Your task — Where does the string "pixels" appear in the records? Copy every line that contains it.

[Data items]
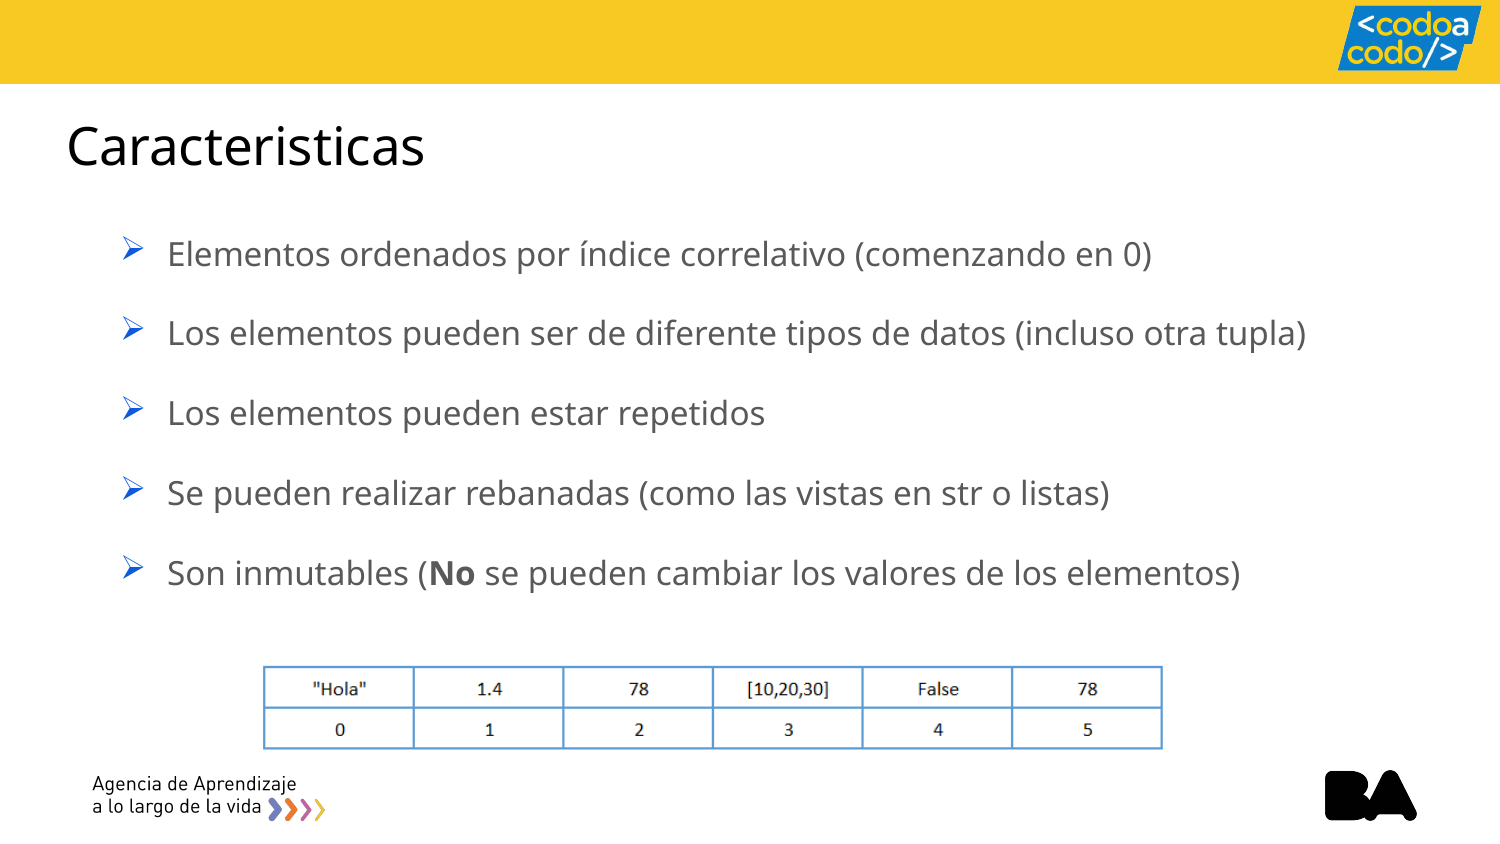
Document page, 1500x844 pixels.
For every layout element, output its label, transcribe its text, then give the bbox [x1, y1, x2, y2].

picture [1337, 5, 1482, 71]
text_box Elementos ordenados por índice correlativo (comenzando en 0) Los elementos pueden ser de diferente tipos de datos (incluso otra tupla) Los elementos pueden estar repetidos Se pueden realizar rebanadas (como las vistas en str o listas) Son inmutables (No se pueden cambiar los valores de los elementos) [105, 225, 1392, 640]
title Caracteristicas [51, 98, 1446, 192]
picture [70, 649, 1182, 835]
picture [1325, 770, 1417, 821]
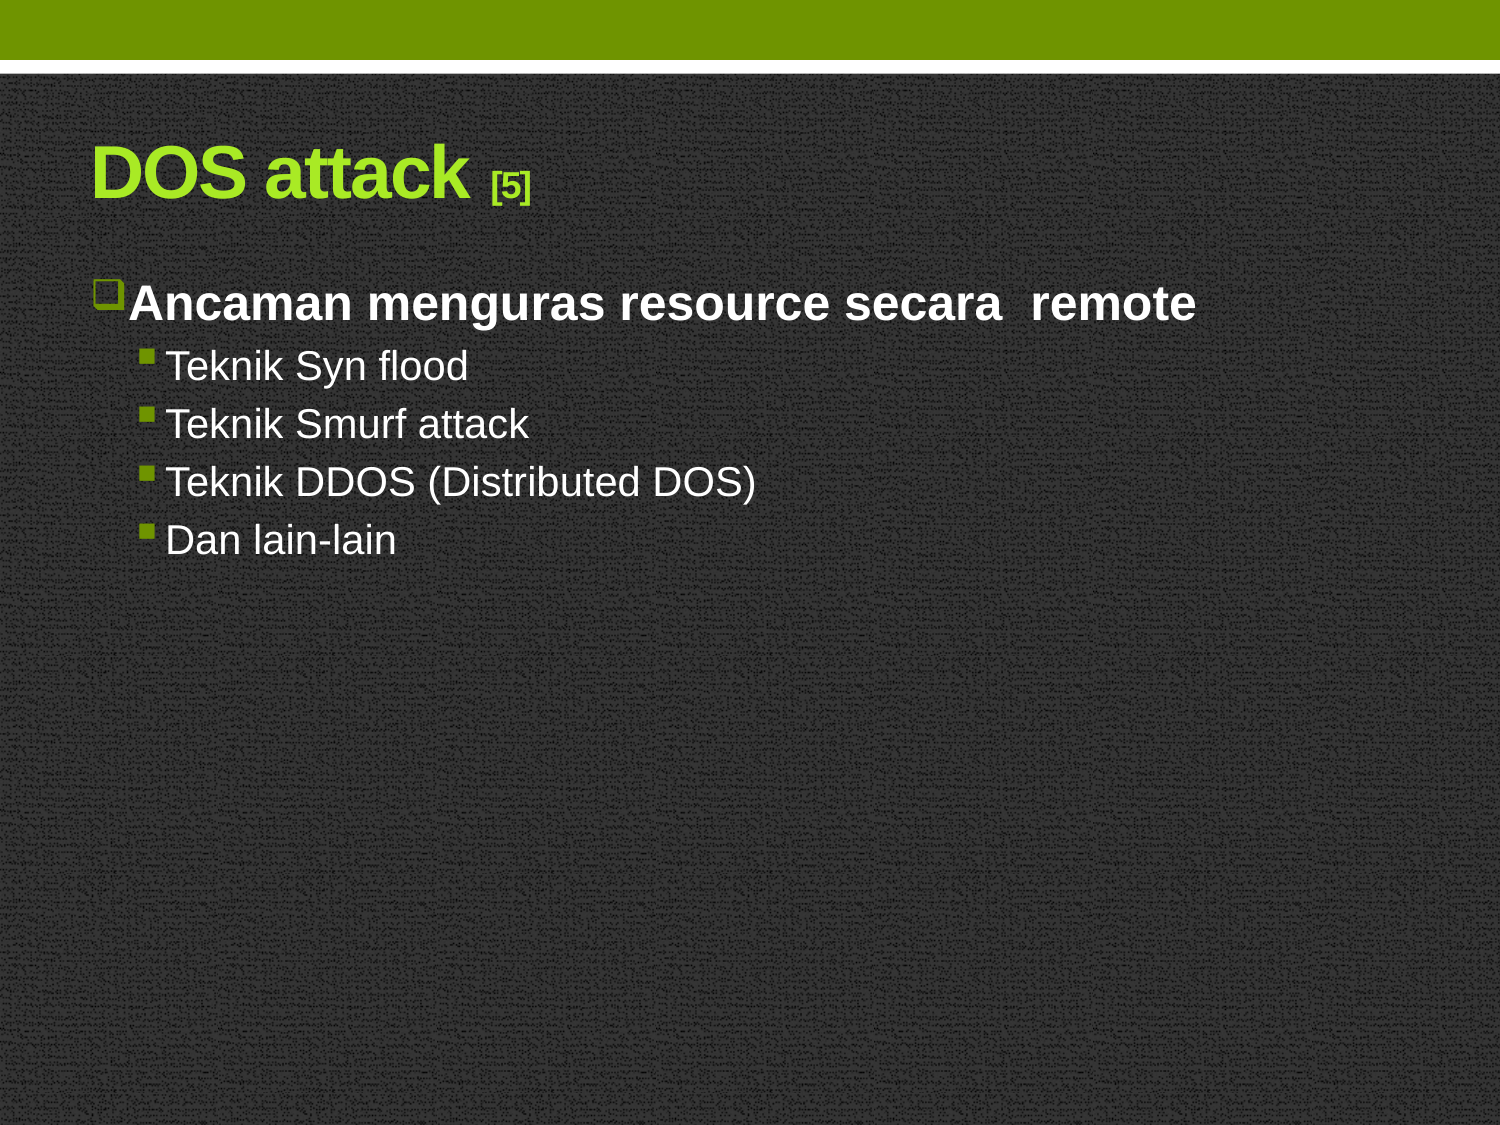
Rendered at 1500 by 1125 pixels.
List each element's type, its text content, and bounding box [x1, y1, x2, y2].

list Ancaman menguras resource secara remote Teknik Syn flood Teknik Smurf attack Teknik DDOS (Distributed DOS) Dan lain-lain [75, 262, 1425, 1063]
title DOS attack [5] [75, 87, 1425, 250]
...
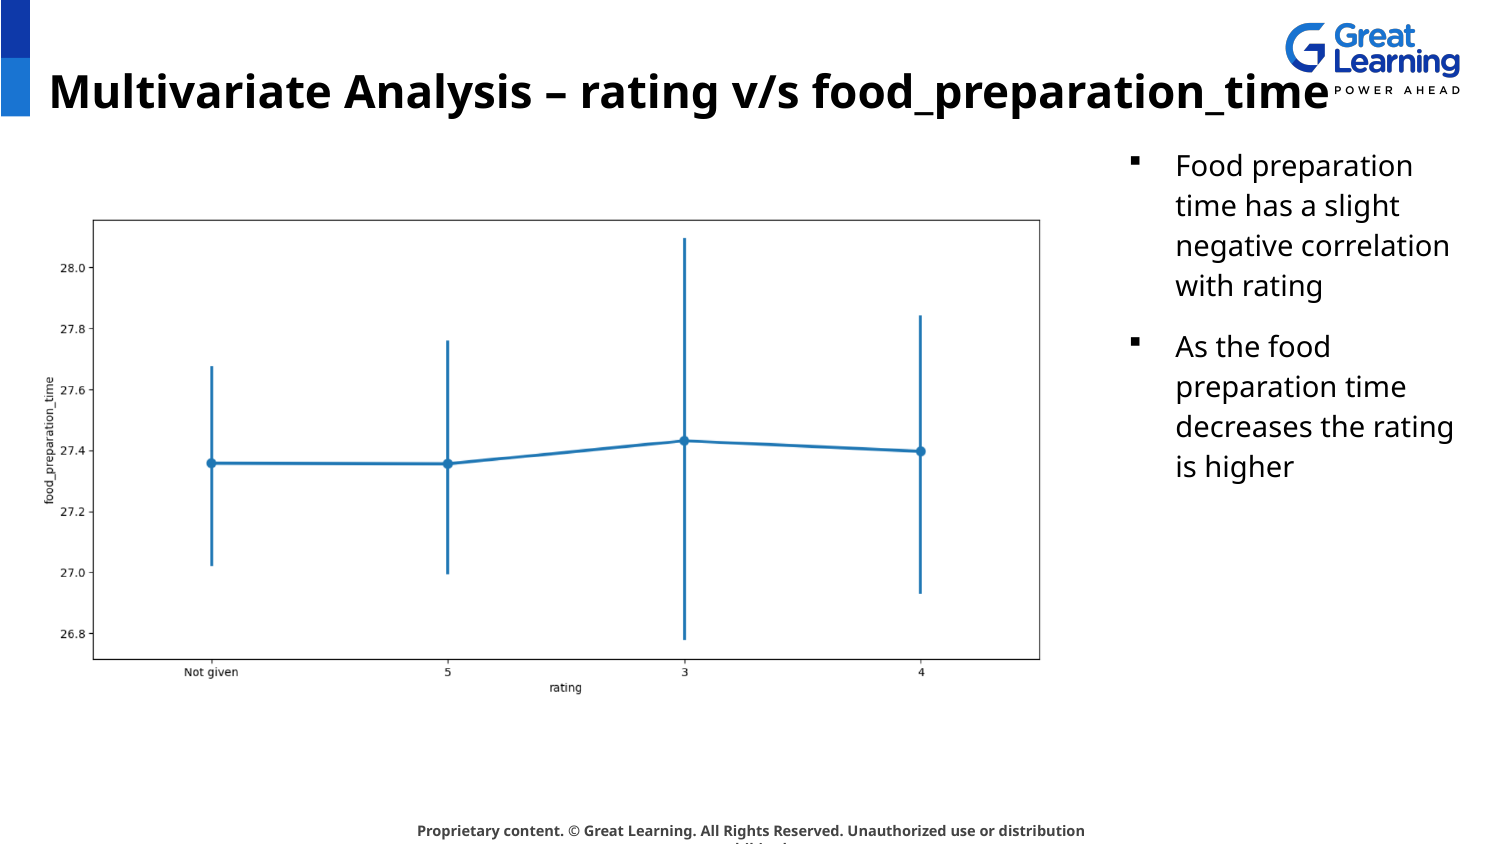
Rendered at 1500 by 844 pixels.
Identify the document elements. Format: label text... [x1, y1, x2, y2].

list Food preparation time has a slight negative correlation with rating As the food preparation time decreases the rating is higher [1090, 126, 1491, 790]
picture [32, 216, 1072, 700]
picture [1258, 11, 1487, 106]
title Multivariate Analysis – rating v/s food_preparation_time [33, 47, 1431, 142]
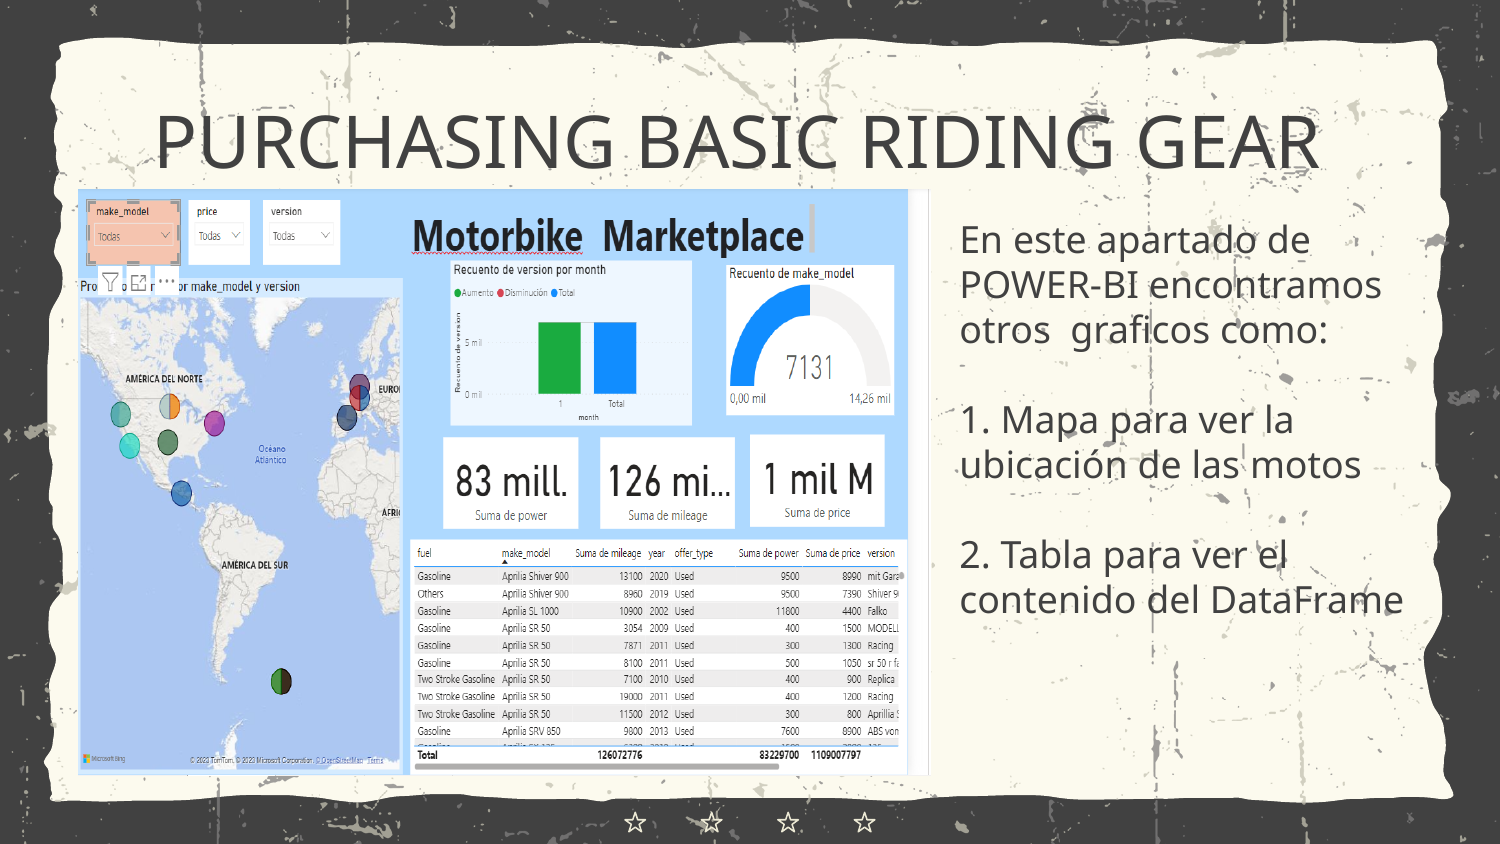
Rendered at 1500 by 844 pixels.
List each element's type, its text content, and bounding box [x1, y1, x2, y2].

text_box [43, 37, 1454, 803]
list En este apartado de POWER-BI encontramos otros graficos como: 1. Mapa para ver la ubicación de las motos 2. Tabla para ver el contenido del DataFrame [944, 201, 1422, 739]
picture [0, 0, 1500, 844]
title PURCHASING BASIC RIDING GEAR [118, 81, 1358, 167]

Exercise output —
Document page, 1500x844 pixels.
Rendered at 1500 by 1125 pixels.
Rendered at 1500 by 844 pixels.
Rendered at 1500 by 844 pixels.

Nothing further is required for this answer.